Give back every line of the material below that has the string "pcupdate".

== DATASET

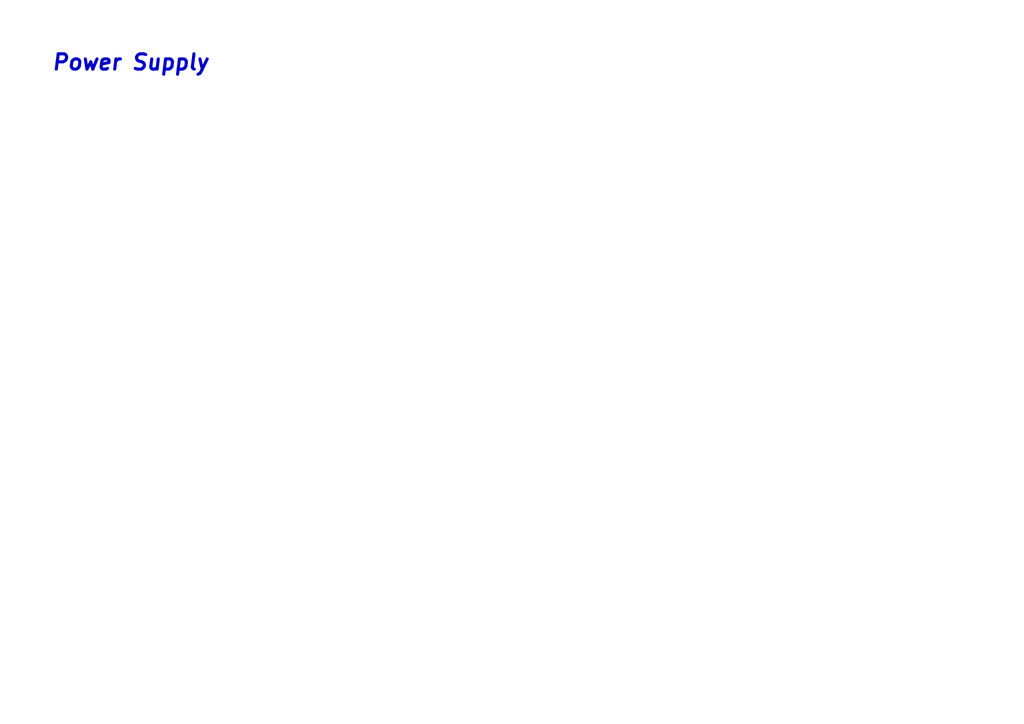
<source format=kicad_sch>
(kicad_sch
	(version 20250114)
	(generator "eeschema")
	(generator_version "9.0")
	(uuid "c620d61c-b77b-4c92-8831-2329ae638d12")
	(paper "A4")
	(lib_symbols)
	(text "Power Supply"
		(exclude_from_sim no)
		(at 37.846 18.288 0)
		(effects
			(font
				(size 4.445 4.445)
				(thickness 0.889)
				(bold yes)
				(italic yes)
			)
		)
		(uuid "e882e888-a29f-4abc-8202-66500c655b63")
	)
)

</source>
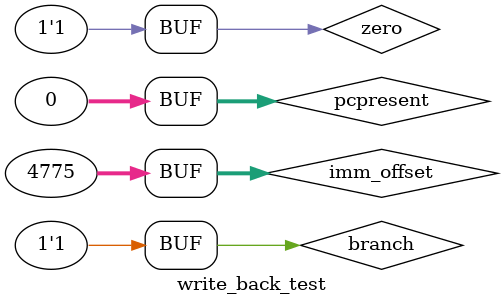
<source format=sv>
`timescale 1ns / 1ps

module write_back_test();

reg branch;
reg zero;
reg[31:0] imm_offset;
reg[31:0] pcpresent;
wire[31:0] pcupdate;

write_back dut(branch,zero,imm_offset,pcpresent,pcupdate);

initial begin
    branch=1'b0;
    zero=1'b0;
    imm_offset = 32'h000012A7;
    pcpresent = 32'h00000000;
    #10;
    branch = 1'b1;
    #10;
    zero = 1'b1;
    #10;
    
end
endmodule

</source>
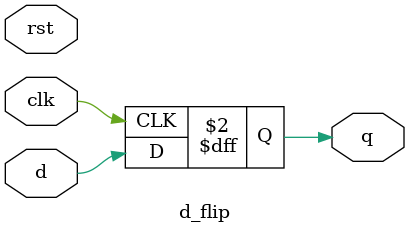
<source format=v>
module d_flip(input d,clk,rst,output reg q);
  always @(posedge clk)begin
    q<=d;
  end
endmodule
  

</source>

====

## RESPONSE TO THIS TASK
wire[31:0] pcupdate;
write_back dut(branch,zero,imm_offset,pcpresent,pcupdate);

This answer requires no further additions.